6. Applications and Implications
Agentic Lybic’s principled design expands the reach of desktop automation to generalized, multi-step operational environments:
- Desktop and Enterprise Automation: Automates diverse workflows in office environments with heterogeneous applications.
- Complex Computing Environments: Coordinates direct GUI and low-level script execution, applicable to IT operations and technical support pipelines.
- Framework for Autonomous Agents: Demonstrates scalable layered reasoning adaptable to broader real-world autonomous agent research.
Its architecture demonstrates that continuous-feedback FSM orchestration, layered role specialization, and principled error recovery substantially enhance the reliability and generalization of agentic multi-agent systems for desktop automation.

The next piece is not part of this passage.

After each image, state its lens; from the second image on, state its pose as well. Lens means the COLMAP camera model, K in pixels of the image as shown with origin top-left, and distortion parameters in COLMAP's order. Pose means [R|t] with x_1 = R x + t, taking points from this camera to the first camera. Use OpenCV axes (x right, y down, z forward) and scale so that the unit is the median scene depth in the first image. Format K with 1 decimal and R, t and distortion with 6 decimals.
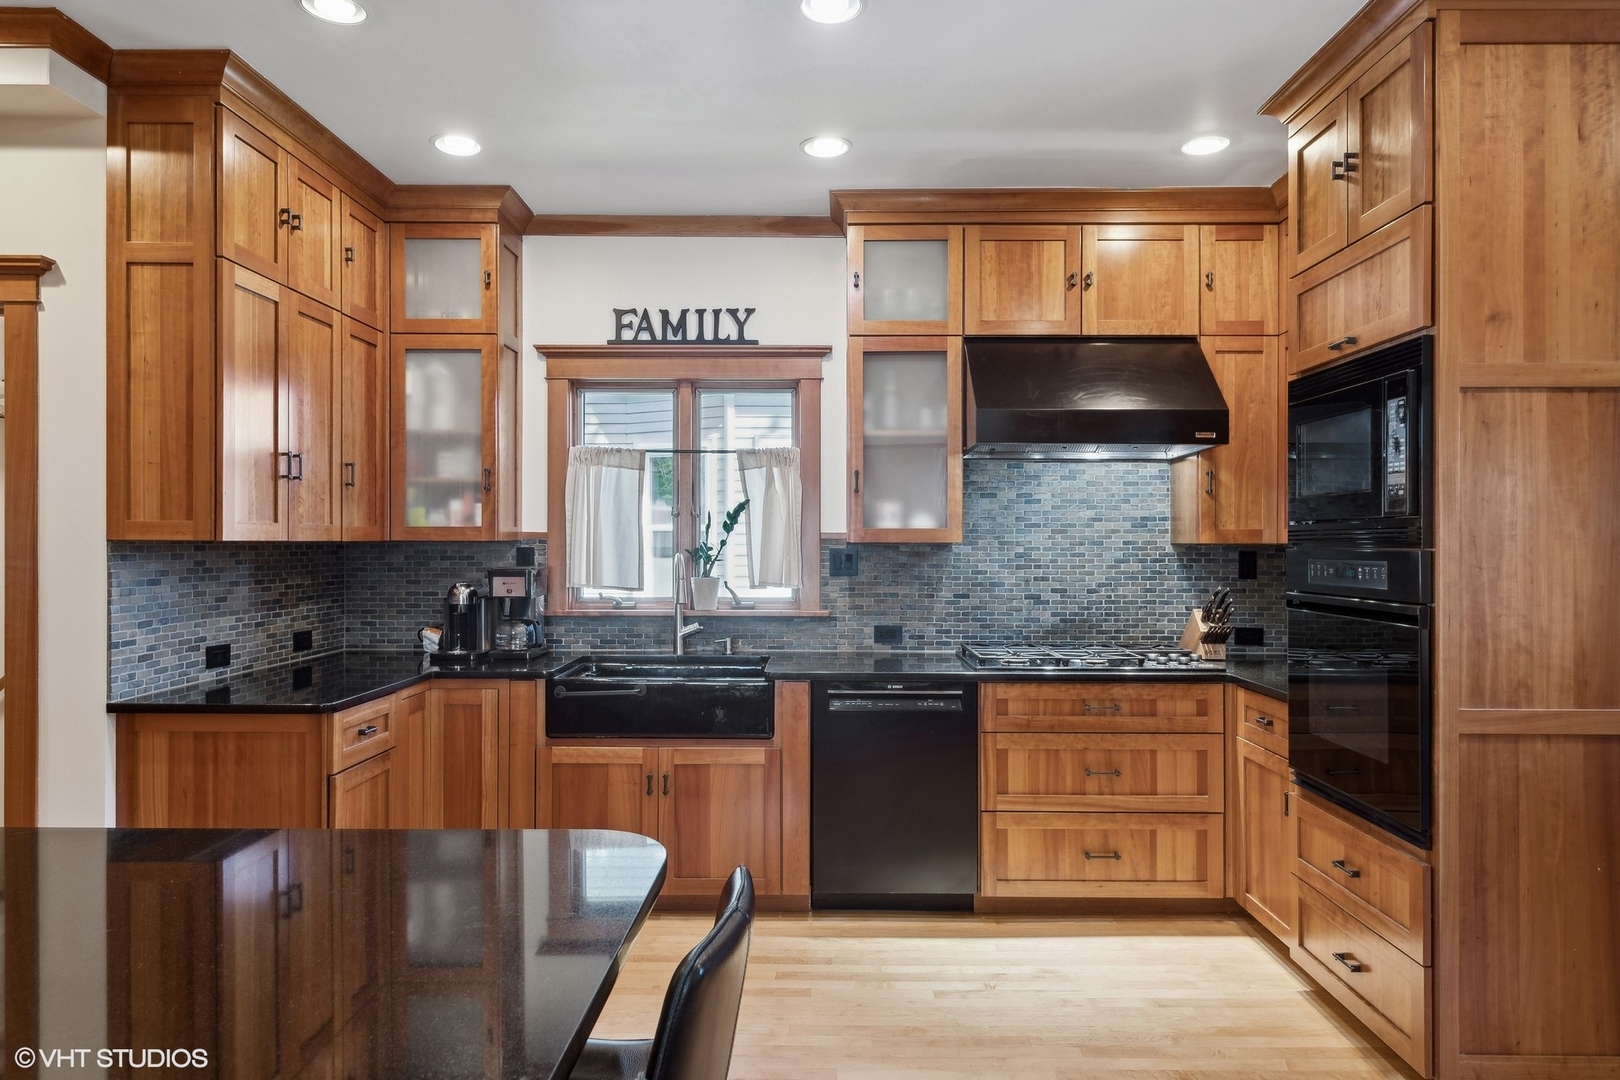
lens RADIAL K [[970.9, 0, 811.1], [0, 970.9, 538.5], [0, 0, 1]] dist [-0.000006, -0.000360]
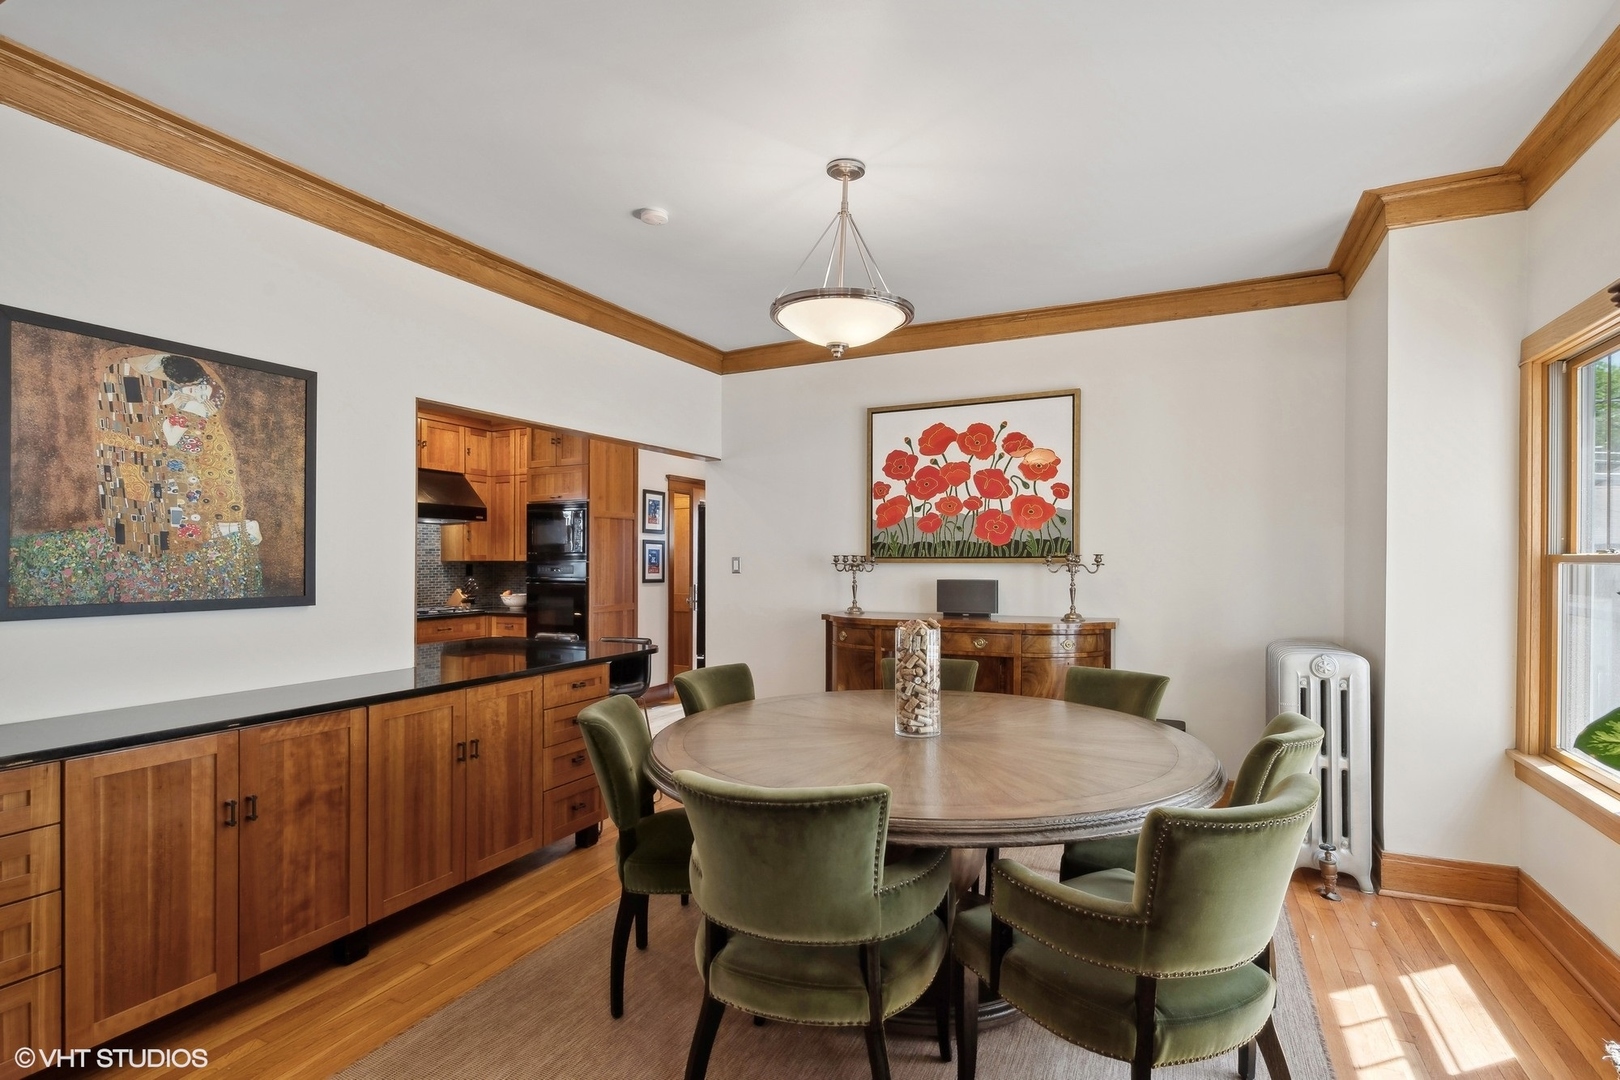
lens RADIAL K [[794.4, 0, 809.6], [0, 794.4, 551.7], [0, 0, 1]] dist [-0.000496, 0.000054]
pose [[0.416892, 0.004427, 0.908945, -1.015178], [0.001663, 0.999983, -0.005634, -0.004696], [-0.908954, 0.003861, 0.416878, -0.578287]]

7. Significance and Future Outlook
Agentic Lybic establishes a reference architecture for multi-agent execution in dynamic desktop environments and highlights the value of stateful orchestration, explicit quality gating, and adaptive error recovery. Potential extensions include more granular role specialization, refinement of FSM granularity, automated discovery of optimal routing policies, and integration with cross-environment execution frameworks.
This systematic approach presents a pathway for generalized, reliable, and adaptive automatic execution pipelines in complex and uncertain computing environments, addressing long-standing deficits in agent coordination and continuous quality control.